TASK TO COMPLETE :: As soon as the line containing "index tip: (123, 64)" appears in the material below, start returning lines exactly, and end with the line containing "index tip: (115, 60)".

Start of Block

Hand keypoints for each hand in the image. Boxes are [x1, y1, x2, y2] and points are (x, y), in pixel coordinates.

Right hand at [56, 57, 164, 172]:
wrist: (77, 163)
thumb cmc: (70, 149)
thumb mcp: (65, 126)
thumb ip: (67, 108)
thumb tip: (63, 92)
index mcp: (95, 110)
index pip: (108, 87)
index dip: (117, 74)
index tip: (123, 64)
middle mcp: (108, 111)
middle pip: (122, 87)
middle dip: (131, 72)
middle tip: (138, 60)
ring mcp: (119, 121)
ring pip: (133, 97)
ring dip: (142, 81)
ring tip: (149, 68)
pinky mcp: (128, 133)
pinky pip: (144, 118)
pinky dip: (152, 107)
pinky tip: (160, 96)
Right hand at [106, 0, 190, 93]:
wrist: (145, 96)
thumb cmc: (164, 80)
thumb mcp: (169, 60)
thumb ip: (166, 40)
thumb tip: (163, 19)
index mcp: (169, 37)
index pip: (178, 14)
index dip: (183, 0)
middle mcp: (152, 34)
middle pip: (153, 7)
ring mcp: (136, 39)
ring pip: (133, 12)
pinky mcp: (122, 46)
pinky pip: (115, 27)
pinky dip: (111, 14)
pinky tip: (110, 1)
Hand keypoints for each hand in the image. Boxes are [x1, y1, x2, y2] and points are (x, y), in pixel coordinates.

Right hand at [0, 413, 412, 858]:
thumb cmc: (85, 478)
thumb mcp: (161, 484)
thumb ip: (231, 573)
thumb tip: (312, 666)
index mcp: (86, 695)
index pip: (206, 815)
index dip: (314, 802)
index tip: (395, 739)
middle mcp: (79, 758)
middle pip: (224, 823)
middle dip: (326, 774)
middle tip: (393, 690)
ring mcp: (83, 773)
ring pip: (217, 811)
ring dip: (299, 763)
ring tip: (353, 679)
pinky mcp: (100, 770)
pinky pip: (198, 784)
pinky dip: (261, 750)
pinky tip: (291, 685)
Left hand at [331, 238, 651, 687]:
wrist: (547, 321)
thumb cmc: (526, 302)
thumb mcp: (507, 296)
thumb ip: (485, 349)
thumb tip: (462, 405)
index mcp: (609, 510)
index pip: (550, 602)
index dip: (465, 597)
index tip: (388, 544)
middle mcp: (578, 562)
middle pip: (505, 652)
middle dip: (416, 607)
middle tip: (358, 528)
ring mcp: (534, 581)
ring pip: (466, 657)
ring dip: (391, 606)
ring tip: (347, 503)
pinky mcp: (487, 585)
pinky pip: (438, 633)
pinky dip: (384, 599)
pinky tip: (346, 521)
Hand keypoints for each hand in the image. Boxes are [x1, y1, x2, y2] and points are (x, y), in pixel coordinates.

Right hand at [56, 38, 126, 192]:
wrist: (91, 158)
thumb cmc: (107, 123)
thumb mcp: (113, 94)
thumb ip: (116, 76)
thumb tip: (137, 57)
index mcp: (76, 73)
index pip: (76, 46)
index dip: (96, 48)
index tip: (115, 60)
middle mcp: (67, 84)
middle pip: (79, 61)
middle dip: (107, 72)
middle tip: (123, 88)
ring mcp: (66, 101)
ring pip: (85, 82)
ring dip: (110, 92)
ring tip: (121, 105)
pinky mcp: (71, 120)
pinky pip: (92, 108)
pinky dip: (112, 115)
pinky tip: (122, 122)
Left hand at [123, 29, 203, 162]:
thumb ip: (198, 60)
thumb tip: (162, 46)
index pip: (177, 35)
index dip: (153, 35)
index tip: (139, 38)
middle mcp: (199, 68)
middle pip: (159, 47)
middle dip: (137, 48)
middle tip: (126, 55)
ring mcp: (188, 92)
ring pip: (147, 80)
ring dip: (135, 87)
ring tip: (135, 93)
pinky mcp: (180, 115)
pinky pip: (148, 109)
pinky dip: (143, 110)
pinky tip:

End of Block

SOLUTION TO THE EXERCISE ::
index tip: (123, 64)
middle mcp: (108, 111)
middle pip: (122, 87)
middle dip: (131, 72)
middle tip: (138, 60)
ring mcp: (119, 121)
ring pip: (133, 97)
ring dip: (142, 81)
ring tip: (149, 68)
pinky mcp: (128, 133)
pinky pip: (144, 118)
pinky dip: (152, 107)
pinky tip: (160, 96)
Right hand at [106, 0, 190, 93]:
wrist: (145, 96)
thumb cmc: (164, 80)
thumb mcp: (169, 60)
thumb ip: (166, 40)
thumb tip: (163, 19)
index mcp: (169, 37)
index pip: (178, 14)
index dip: (183, 0)
middle mcp: (152, 34)
middle pip: (153, 7)
ring mcp: (136, 39)
ring pip: (133, 12)
pinky mcp: (122, 46)
pinky pip: (115, 27)
pinky dip: (111, 14)
pinky tip: (110, 1)
Hand keypoints for each hand in the image. Boxes are [x1, y1, x2, y2] and points are (x, y), in pixel coordinates.

Right hand at [0, 413, 412, 858]:
thumb cmc: (85, 478)
thumb mcp: (161, 484)
thumb ip: (231, 573)
thumb tip: (312, 666)
index mcp: (86, 695)
index pip: (206, 815)
index dip: (314, 802)
index tip: (395, 739)
middle mcp: (79, 758)
middle pip: (224, 823)
middle dip: (326, 774)
middle tip: (393, 690)
ring mcp: (83, 773)
ring pip: (217, 811)
ring dip: (299, 763)
ring tip: (353, 679)
pinky mcp: (100, 770)
pinky pip: (198, 784)
pinky dip: (261, 750)
pinky tip: (291, 685)
Left hand at [331, 238, 651, 687]:
wrist: (547, 321)
thumb cmc: (526, 302)
thumb mcp: (507, 296)
thumb ip: (485, 349)
thumb tip: (462, 405)
index mcp: (609, 510)
index pip: (550, 602)
index dip: (465, 597)
index tip: (388, 544)
middle mcp: (578, 562)
middle pip: (505, 652)
middle dip: (416, 607)
middle tip: (358, 528)
ring mcp: (534, 581)
ring pip: (466, 657)
ring dip: (391, 606)
ring tip: (347, 503)
pinky mcp: (487, 585)
pinky pip: (438, 633)
pinky dip: (384, 599)
pinky tip: (346, 521)
Hand keypoints for each hand in the image. Boxes are [x1, y1, x2, y2] and points are (x, y), in pixel coordinates.

Right hand at [56, 38, 126, 192]:
wrist: (91, 158)
thumb cmc: (107, 123)
thumb mcp: (113, 94)
thumb ip: (116, 76)
thumb tip: (137, 57)
index mcp: (76, 73)
index pip: (76, 46)
index dip: (96, 48)
index tip: (115, 60)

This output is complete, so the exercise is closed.